Chapter 3: “Did Žižek Say
Democracy?”
oleh Alpiadi Prawiraningrat
Pembahasan
pada bab tiga yaitu “Did Žižek Say
Democracy?” merupakan kelanjutan bab pertama yaitu “Žižek and the Radical-Democratic Critique
of Ideology”, yang menceritakan bagaimana pandangan Žižek terhadap ideology dengan kritik demokrasi
radikal. Jika pada bab kedua buku ini yaitu, “Retrieving the subject: Žižek Teheotrical
Politics” tentang manifesto komunis dan teori serta kritikan
terhadap teori. Pada chapter ini, dijelaskan mengenai teori politik Žižek yang ketiga yaitu teori tentang tipe dari
rezim politik.
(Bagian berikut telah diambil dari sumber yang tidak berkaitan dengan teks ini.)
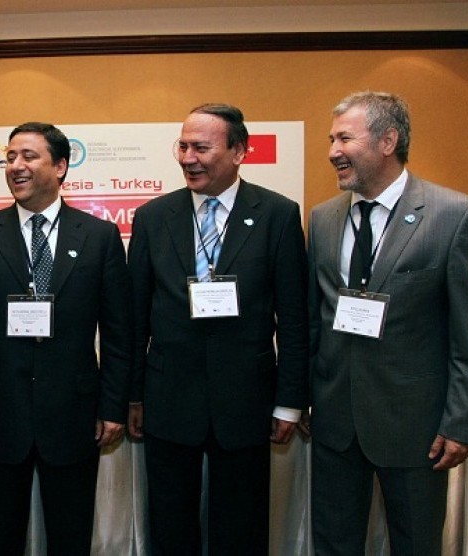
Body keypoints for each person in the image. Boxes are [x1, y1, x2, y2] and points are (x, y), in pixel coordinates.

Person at [307, 91, 468, 554]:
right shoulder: (323, 218)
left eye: (345, 138)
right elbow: (314, 319)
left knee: (415, 544)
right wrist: (308, 394)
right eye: (331, 138)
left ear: (388, 140)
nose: (332, 150)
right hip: (335, 421)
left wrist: (462, 422)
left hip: (416, 426)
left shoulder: (455, 216)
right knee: (334, 543)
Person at [127, 103, 309, 555]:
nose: (189, 157)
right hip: (168, 400)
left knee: (241, 530)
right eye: (183, 146)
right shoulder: (153, 217)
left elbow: (294, 317)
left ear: (239, 152)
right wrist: (132, 395)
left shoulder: (277, 215)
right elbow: (133, 318)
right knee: (170, 528)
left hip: (246, 401)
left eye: (202, 148)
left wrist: (289, 402)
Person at [0, 122, 132, 556]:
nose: (15, 166)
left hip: (75, 415)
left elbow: (119, 334)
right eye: (10, 157)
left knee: (70, 538)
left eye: (28, 156)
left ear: (61, 166)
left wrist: (112, 406)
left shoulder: (99, 237)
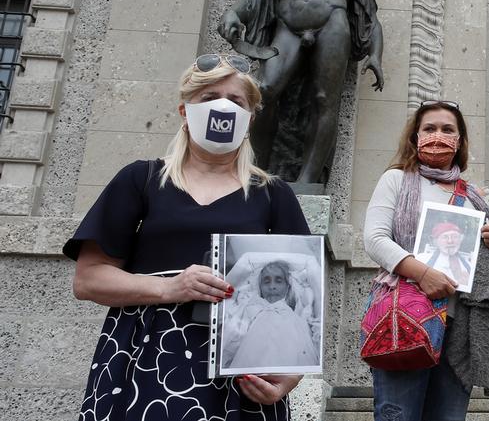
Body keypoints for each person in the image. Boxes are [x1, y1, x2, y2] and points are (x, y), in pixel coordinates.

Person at [65, 53, 312, 420]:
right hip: (145, 354)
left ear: (250, 118)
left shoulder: (274, 194)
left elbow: (303, 298)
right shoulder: (141, 180)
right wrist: (169, 288)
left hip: (241, 366)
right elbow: (88, 279)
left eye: (236, 100)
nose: (223, 107)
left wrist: (287, 377)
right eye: (209, 98)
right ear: (185, 110)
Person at [363, 100, 489, 420]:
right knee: (397, 415)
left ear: (460, 140)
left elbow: (487, 258)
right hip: (406, 320)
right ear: (415, 137)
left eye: (448, 129)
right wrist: (423, 274)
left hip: (461, 328)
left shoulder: (475, 196)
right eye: (430, 129)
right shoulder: (395, 180)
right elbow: (375, 239)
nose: (438, 135)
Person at [218, 0, 384, 184]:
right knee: (265, 91)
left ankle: (307, 180)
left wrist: (376, 54)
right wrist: (233, 13)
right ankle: (257, 169)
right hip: (287, 27)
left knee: (324, 100)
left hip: (332, 25)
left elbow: (369, 17)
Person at [224, 261, 319, 369]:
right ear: (260, 286)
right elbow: (234, 338)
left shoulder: (297, 319)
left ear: (287, 286)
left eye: (278, 281)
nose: (272, 287)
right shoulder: (250, 309)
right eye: (266, 281)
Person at [416, 221, 472, 287]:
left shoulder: (469, 265)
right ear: (436, 241)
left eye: (455, 236)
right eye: (445, 237)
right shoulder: (422, 259)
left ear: (460, 239)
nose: (450, 241)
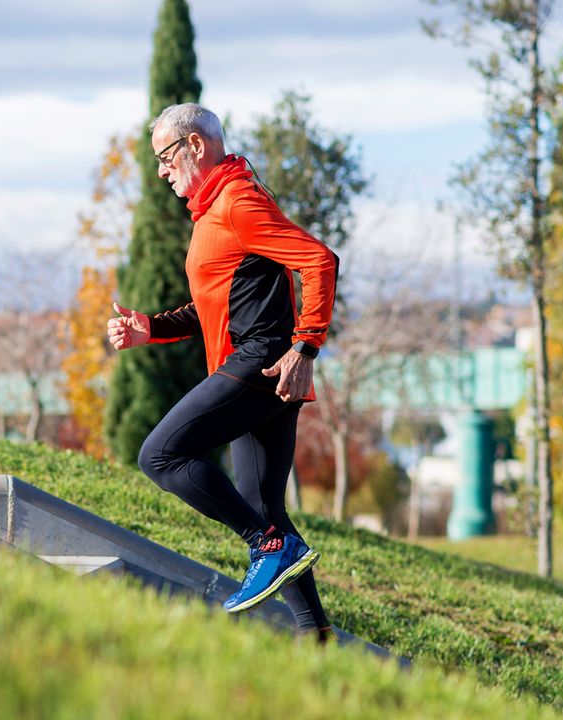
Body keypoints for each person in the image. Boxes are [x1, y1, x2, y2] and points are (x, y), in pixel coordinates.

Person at [107, 103, 338, 641]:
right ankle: (317, 638)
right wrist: (151, 328)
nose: (161, 171)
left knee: (160, 455)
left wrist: (306, 347)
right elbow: (214, 303)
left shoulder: (237, 202)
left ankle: (269, 548)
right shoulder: (213, 211)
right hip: (259, 368)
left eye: (165, 157)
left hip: (260, 364)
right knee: (262, 506)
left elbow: (318, 260)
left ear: (195, 146)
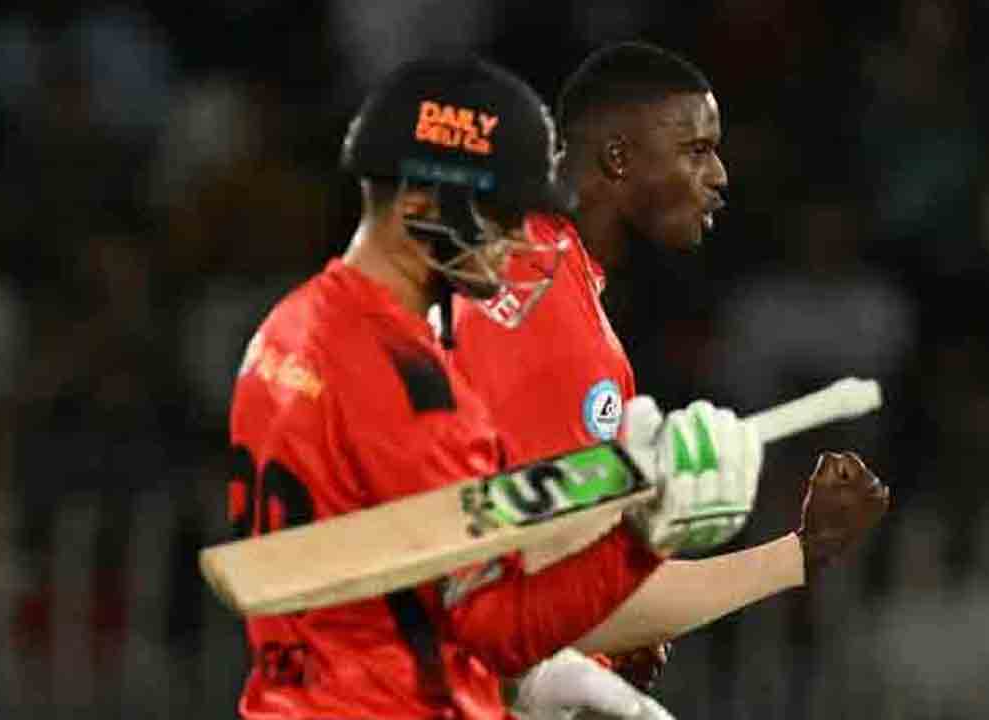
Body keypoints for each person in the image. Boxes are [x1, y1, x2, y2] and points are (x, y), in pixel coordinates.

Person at [226, 55, 767, 719]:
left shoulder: (289, 334)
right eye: (506, 212)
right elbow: (494, 628)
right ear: (423, 206)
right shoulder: (413, 386)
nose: (523, 240)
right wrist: (636, 547)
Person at [449, 40, 892, 697]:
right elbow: (521, 602)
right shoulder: (545, 314)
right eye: (696, 150)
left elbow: (549, 589)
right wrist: (801, 552)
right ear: (619, 158)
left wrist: (614, 631)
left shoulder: (539, 278)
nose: (720, 176)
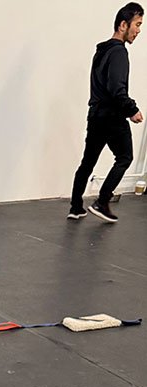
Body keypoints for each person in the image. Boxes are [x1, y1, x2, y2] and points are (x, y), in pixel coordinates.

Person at [68, 3, 144, 223]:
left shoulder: (101, 52)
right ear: (123, 24)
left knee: (87, 162)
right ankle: (102, 201)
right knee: (125, 157)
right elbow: (116, 88)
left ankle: (75, 207)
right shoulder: (119, 52)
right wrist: (132, 109)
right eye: (137, 25)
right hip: (112, 117)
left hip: (95, 116)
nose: (138, 30)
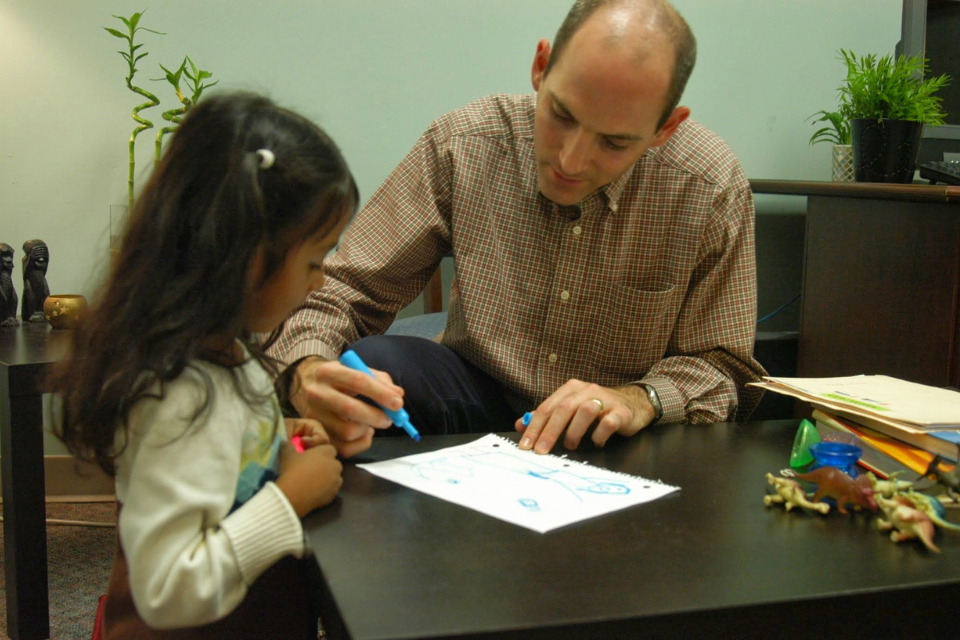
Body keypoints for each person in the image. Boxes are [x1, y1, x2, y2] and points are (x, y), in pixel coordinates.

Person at [271, 0, 766, 457]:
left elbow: (722, 369)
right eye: (562, 115)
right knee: (371, 363)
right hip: (476, 389)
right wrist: (306, 371)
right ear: (540, 66)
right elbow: (343, 290)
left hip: (616, 429)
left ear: (665, 128)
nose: (571, 160)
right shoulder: (465, 143)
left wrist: (641, 399)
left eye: (614, 143)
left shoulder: (708, 187)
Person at [49, 92, 368, 638]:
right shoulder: (175, 395)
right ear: (246, 258)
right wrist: (288, 497)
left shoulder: (231, 352)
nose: (321, 282)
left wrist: (282, 442)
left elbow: (222, 462)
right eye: (314, 262)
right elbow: (167, 590)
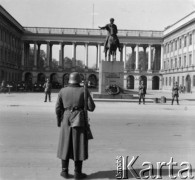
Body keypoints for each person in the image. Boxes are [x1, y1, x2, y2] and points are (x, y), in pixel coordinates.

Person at [55, 72, 95, 179]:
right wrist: (87, 92)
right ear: (79, 81)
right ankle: (78, 172)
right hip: (79, 118)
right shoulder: (83, 90)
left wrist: (59, 121)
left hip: (66, 118)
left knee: (65, 144)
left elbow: (58, 108)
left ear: (69, 80)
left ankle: (64, 171)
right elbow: (92, 107)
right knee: (79, 145)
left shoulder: (62, 91)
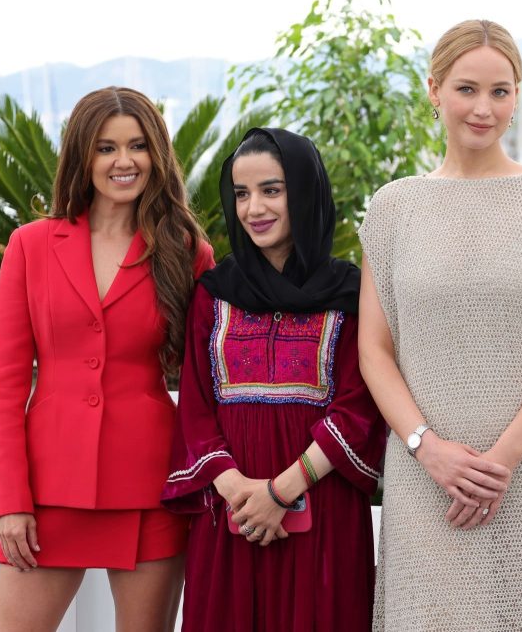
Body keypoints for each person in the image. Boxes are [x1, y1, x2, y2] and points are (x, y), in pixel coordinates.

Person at [358, 19, 522, 631]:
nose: (483, 108)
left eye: (500, 91)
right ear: (434, 90)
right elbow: (374, 351)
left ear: (517, 97)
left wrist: (501, 463)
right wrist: (427, 449)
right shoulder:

Teori politik Žižek yang radikal
demokratis menggabungkan analisis ideologi Sinisme dengan kritik mengenai teori
post – sturcturalist dalam posisi
yang kuat dan masuk akal. Dengan subjek kelompok Kiri dan kelompok Kanan serta
keterkaitanya dengan demokrasi berdasarkan pemikiran Žižek .
Pada
awalnya, para pilosofis politik menggunakan dasar pemikiran pada pemikiran
tentang pembagian tipe_tipe dari rezim politik, yang kemudian dilanjutkan
dengan kualifikasi yang ditambahkan oleh Aristoteles, Machiavelli dan
Montesquieu. Tetapi pemikiran ini cenderung ketinggalan zaman karena tidak
sesuai dengan keadaan modern di barat.
Pemikiran
pre-modern adalah pemerintah yang baik merupakan pemerintah yang memiliki visi
tunggal mengenai masyarakat berjalan baik. Oleh karena itu, dengan adanya
perubahan zaman maka karakterstik dari agen politik dan para pilosofis pun
berubah. Partai politik dan rezim diklasifikasikan antara “progressive” atau “reactionary”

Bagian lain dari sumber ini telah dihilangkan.